§ DO ZROBIENIA:
a. Przepisz wiernie tę część fragmentu, która otwiera się słowami zawierającymi „Księga Estery, druga”, a zamyka na „dawnego wroga Izraela.”.
b. Jak streścisz fragment w dwóch zdaniach?
c. Jakie odniesienia do biblijnych rozdziałów i wersetów podaje fragment? Wymień wszystkie.

§ UDOSTĘPNIONY FRAGMENT:

===============

Księga Estery, druga księga w żydowskim Testamencie, która nosi imię kobiety, ukazuje, jak Bóg wykorzystał konkurs piękności, aby uwolnić naród izraelski od zagłady w Persji. Jest to świadectwo, że Bóg panuje nad ziemskimi wydarzeniami, aby doprowadzić do realizacji Swojej woli.

Ta historia jest dobrze znana. Młoda żydowska panna dorastała w Persji pod okiem swojego krewnego, Mordochaja. Wybrana przez króla na nową królową Estera została wprowadzona do pałacu opływającego w luksusy, nie ujawniając swojego żydowskiego pochodzenia. Tam znalazła przychylność swoich opiekunów i spotkała się ze złym Hamanem, potomkiem króla AmalekitówAgaga, dawnego wroga Izraela.

Podobnie jak jego przodek Haman nienawidził Żydów, a zwłaszcza Mordochaja, który zyskał przychylność Achaszwerosza, donosząc mu o podsłuchanym planie zamachu. W odwecie, wiedząc, że Żydzi nigdy się nie podporządkują, Haman przekonał Achaszwerosza, by zarządził karę śmierci dla każdego, kto odmówi złożenia pokłonu Hamanowi, jego prawej ręce. Chociaż prawo perskie zabraniało stawiania się przed królem bez wyraźnego zaproszenia, to królowa Estera pokazała siłę charakteru, wiarę i poświęcenie podejmując się realizacji planu Mordochaja: „a potem udam się do króla, choć to jest wbrew prawu. Jeśli mam zginąć, to zginę!” (Est 4:16).

Koniec tej historii jest dobrze znany. Hart ducha Estery uratował jej naród i usunął zagrożenie, które ciążyło nad nimi w imperium perskim. Żydzi uczcili ocalenie od śmierci świętem Purim (Est. 9:32), które do dziś upamiętnia czyny Estery, bogobojnej kobiety, którą Bóg posłużył się, by ocalić swój lud.

Maria Magdalena

„Rzekł jej Jezus: Mario! Ona obróciwszy się, rzekła mu po hebrajsku: Rabbuni! Co znaczy: Nauczycielu!” – Jan 20:16.

Imię Maria pojawia się w 51 fragmentach Nowego Testamentu i jest powiązane z sześcioma kobietami. Jedną z nich była Maria Magdalena, jedna z pierwszych świadków zmartwychwstałego Jezusa i nowotestamentowy przykład oddanej i pobożnej kobiety.

===============

§ WYCIĄGI Z REKORDÓW:
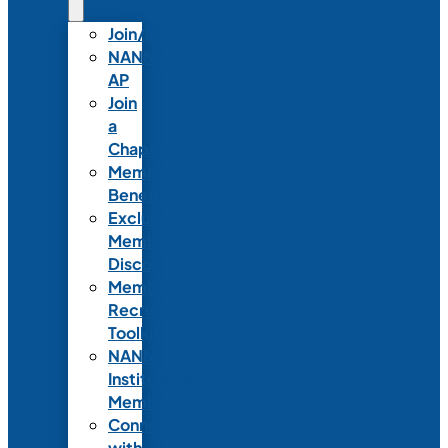
Join/Renew
NANN-
AP
Join
a
Chapter
Member
Benefits
Exclusive
Member
Discounts
Member
Recruitment
Toolkit
NANN
Institutional
Membership
Connect
with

===============

§ ODPOWIEDZI DO ZADAŃ:
a.
Księga Estery, druga księga w żydowskim Testamencie, która nosi imię kobiety, ukazuje, jak Bóg wykorzystał konkurs piękności, aby uwolnić naród izraelski od zagłady w Persji. Jest to świadectwo, że Bóg panuje nad ziemskimi wydarzeniami, aby doprowadzić do realizacji Swojej woli.

Ta historia jest dobrze znana. Młoda żydowska panna dorastała w Persji pod okiem swojego krewnego, Mordochaja. Wybrana przez króla na nową królową Estera została wprowadzona do pałacu opływającego w luksusy, nie ujawniając swojego żydowskiego pochodzenia. Tam znalazła przychylność swoich opiekunów i spotkała się ze złym Hamanem, potomkiem króla AmalekitówAgaga, dawnego wroga Izraela.

b. Fragment opowiada o Esterze, młodej Żydówce wychowanej w Persji przez Mordochaja, która jako królowa podjęła się udać do króla wbrew prawu i swoim hartem ducha uratowała naród przed zagrożeniem ze strony Hamana, co Żydzi upamiętniają świętem Purim. Następnie przedstawia Marię Magdalenę jako jedną z pierwszych świadków zmartwychwstałego Jezusa i przykład oddanej, pobożnej kobiety.

c. Est 4:16; Est. 9:32; Jan 20:16